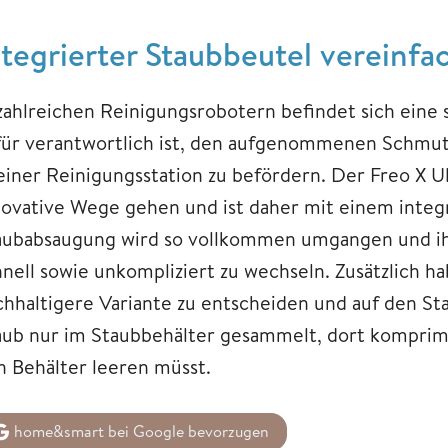
ntegrierter Staubbeutel vereinf
 zahlreichen Reinigungsrobotern befindet sich ein
für verantwortlich ist, den aufgenommenen Schmut
 einer Reinigungsstation zu befördern. Der Freo X
novative Wege gehen und ist daher mit einem integr
aubabsaugung wird so vollkommen umgangen und ihr
nell sowie unkompliziert zu wechseln. Zusätzlich ha
chhaltigere Variante zu entscheiden und auf den Sta
aub nur im Staubbehälter gesammelt, dort komprimi
n Behälter leeren müsst.
home&smart bei Google bevorzugen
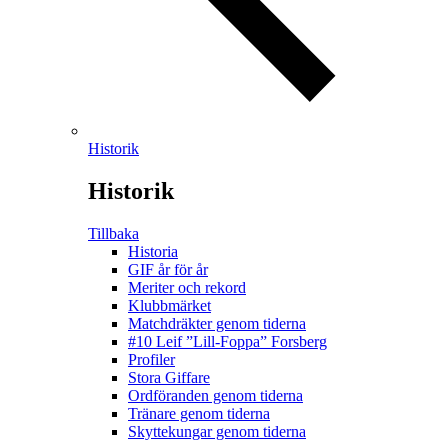
Historik
Historik
Tillbaka
Historia
GIF år för år
Meriter och rekord
Klubbmärket
Matchdräkter genom tiderna
#10 Leif ”Lill-Foppa” Forsberg
Profiler
Stora Giffare
Ordföranden genom tiderna
Tränare genom tiderna
Skyttekungar genom tiderna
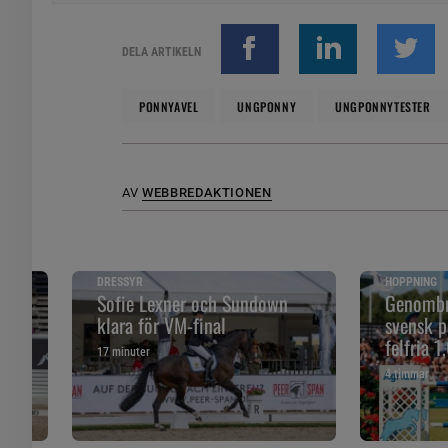
DELA ARTIKELN
PONNYAVEL
UNGPONNY
UNGPONNYTESTER
AV
WEBBREDAKTIONEN
DRESSYR
HOPPNING
Sofie Lexner och Sundown
Genombro
klara för VM-final
svensk p
felfria 1
17 minuter
4 timmar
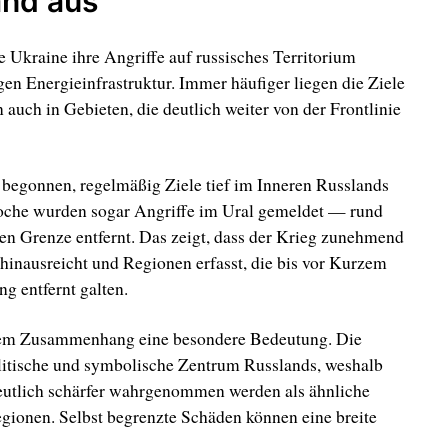
and aus
 Ukraine ihre Angriffe auf russisches Territorium
gen Energieinfrastruktur. Immer häufiger liegen die Ziele
 auch in Gebieten, die deutlich weiter von der Frontlinie
begonnen, regelmäßig Ziele tief im Inneren Russlands
oche wurden sogar Angriffe im Ural gemeldet — rund
en Grenze entfernt. Das zeigt, dass der Krieg zunehmend
 hinausreicht und Regionen erfasst, die bis vor Kurzem
ng entfernt galten.
esem Zusammenhang eine besondere Bedeutung. Die
olitische und symbolische Zentrum Russlands, weshalb
deutlich schärfer wahrgenommen werden als ähnliche
gionen. Selbst begrenzte Schäden können eine breite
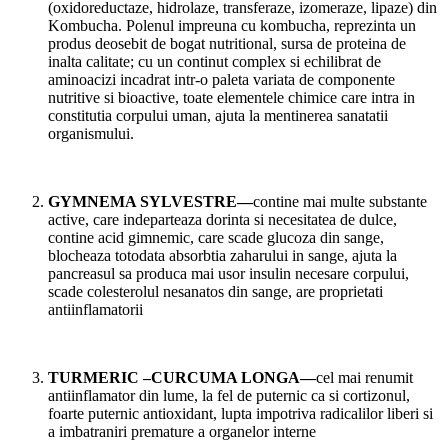
(oxidoreductaze, hidrolaze, transferaze, izomeraze, lipaze) din
Kombucha. Polenul impreuna cu kombucha, reprezinta un
produs deosebit de bogat nutritional, sursa de proteina de
inalta calitate; cu un continut complex si echilibrat de
aminoacizi incadrat intr-o paleta variata de componente
nutritive si bioactive, toate elementele chimice care intra in
constitutia corpului uman, ajuta la mentinerea sanatatii
organismului.
GYMNEMA SYLVESTRE—
contine mai multe substante
active, care indeparteaza dorinta si necesitatea de dulce,
contine acid gimnemic, care scade glucoza din sange,
blocheaza totodata absorbtia zaharului in sange, ajuta la
pancreasul sa produca mai usor insulin necesare corpului,
scade colesterolul nesanatos din sange, are proprietati
antiinflamatorii
TURMERIC –CURCUMA LONGA—
cel mai renumit
antiinflamator din lume, la fel de puternic ca si cortizonul,
foarte puternic antioxidant, lupta impotriva radicalilor liberi si
a imbatraniri premature a organelor interne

* [Exercise details]: Your answer should contain only the lines from the beginning of the listing above through the line with "novative Wege gehen", copied exactly and without the pictures.

* [Reply]:
ntegrierter Staubbeutel vereinf
 zahlreichen Reinigungsrobotern befindet sich ein
für verantwortlich ist, den aufgenommenen Schmut
 einer Reinigungsstation zu befördern. Der Freo X
novative Wege gehen und ist daher mit einem integr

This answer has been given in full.